To find the remainder when dividing the sum \( S = 1 + 3 + 3^2 + 3^3 + \ldots + 3^{2021} \) by 50, we can recognize that this is a geometric series. ### Step-by-Step Solution: 1. **Identify the series**: The series can be expressed as: \[ S = 3^0 + 3^1 + 3^2 + \ldots + 3^{2021} \] This is a geometric series where the first term \( a = 1 \) (or \( 3^0 \)), the common ratio \( r = 3 \), and the number of terms \( n = 2022 \) (from \( 0 \) to \( 2021 \)). 2. **Use the formula for the sum of a geometric series**: The sum of the first \( n \) terms of a geometric series is given by: \[ S_n = a \frac{r^n - 1}{r - 1} \] Substituting the values we have: \[ S = 1 \cdot \frac{3^{2022} - 1}{3 - 1} = \frac{3^{2022} - 1}{2} \] 3. **Calculate \( 3^{2022} \mod 50 \)**: To find the remainder of \( S \) when divided by 50, we first need to compute \( 3^{2022} \mod 50 \).
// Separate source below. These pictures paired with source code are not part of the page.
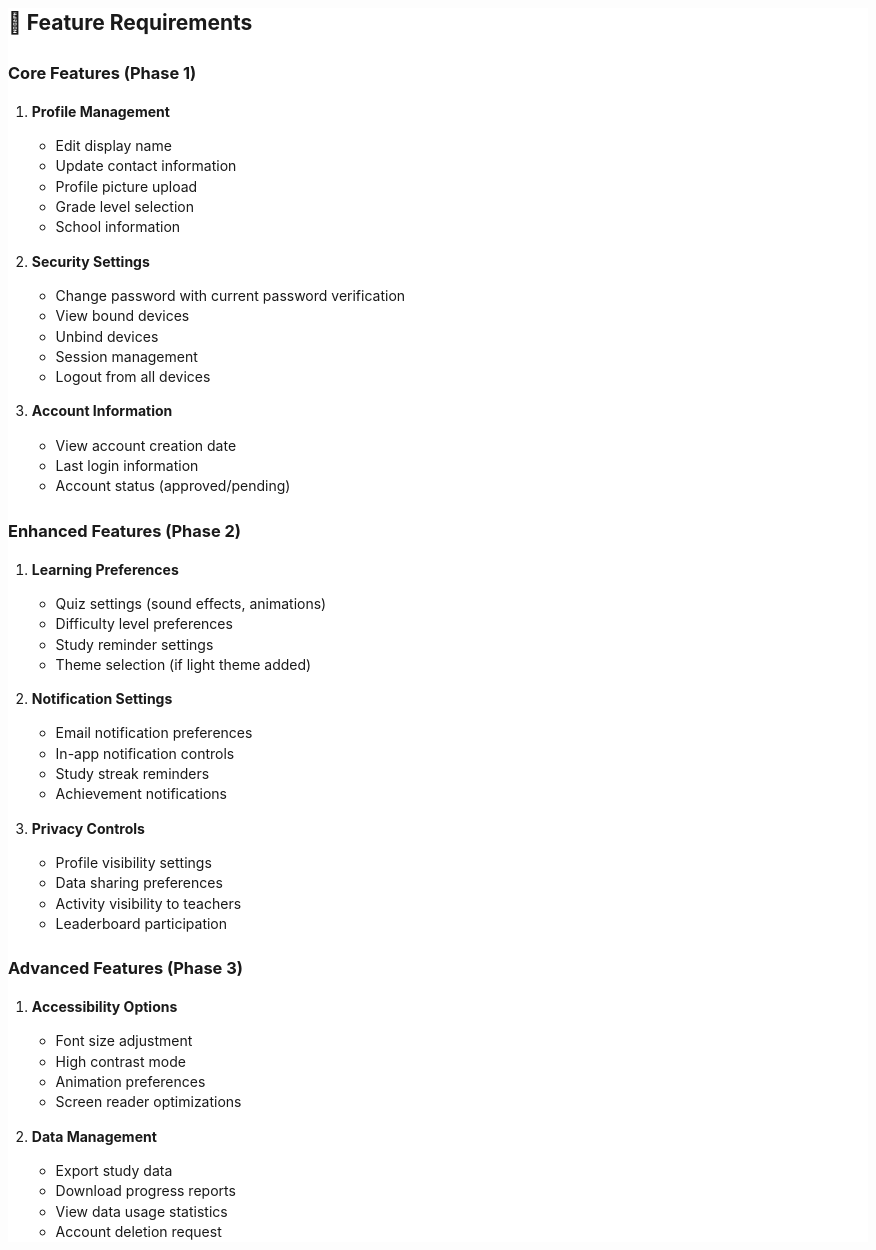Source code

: 
## 🎯 Feature Requirements

### Core Features (Phase 1)
1. **Profile Management**
   - Edit display name
   - Update contact information
   - Profile picture upload
   - Grade level selection
   - School information

2. **Security Settings**
   - Change password with current password verification
   - View bound devices
   - Unbind devices
   - Session management
   - Logout from all devices

3. **Account Information**
   - View account creation date
   - Last login information
   - Account status (approved/pending)

### Enhanced Features (Phase 2)
1. **Learning Preferences**
   - Quiz settings (sound effects, animations)
   - Difficulty level preferences
   - Study reminder settings
   - Theme selection (if light theme added)

2. **Notification Settings**
   - Email notification preferences
   - In-app notification controls
   - Study streak reminders
   - Achievement notifications

3. **Privacy Controls**
   - Profile visibility settings
   - Data sharing preferences
   - Activity visibility to teachers
   - Leaderboard participation

### Advanced Features (Phase 3)
1. **Accessibility Options**
   - Font size adjustment
   - High contrast mode
   - Animation preferences
   - Screen reader optimizations

2. **Data Management**
   - Export study data
   - Download progress reports
   - View data usage statistics
   - Account deletion request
We can use Euler's theorem, which states that if \( a \) and \( n \) are coprime, then: \[ a^{\phi(n)} \equiv 1 \mod n \] Here, \( n = 50 \) and \( \phi(50) = 50 \cdot (1 - \frac{1}{2}) \cdot (1 - \frac{1}{5}) = 20 \). 4. **Reduce the exponent modulo \( \phi(50) \)**: Since \( 3 \) and \( 50 \) are coprime, we can reduce the exponent: \[ 2022 \mod 20 = 2 \] Therefore, \( 3^{2022} \equiv 3^2 \mod 50 \). 5. **Calculate \( 3^2 \mod 50 \)**: \[ 3^2 = 9 \] 6. **Substitute back into the sum**: Now substitute back into the sum: \[ S \equiv \frac{3^{2022} - 1}{2} \mod 50 \] Thus, \[ S \equiv \frac{9 - 1}{2} \mod 50 \] \[ S \equiv \frac{8}{2} \mod 50 \] \[ S \equiv 4 \mod 50 \] ### Final Answer: The remainder when \( 1 + 3 + 3^2 + \ldots + 3^{2021} \) is divided by 50 is \( \boxed{4} \).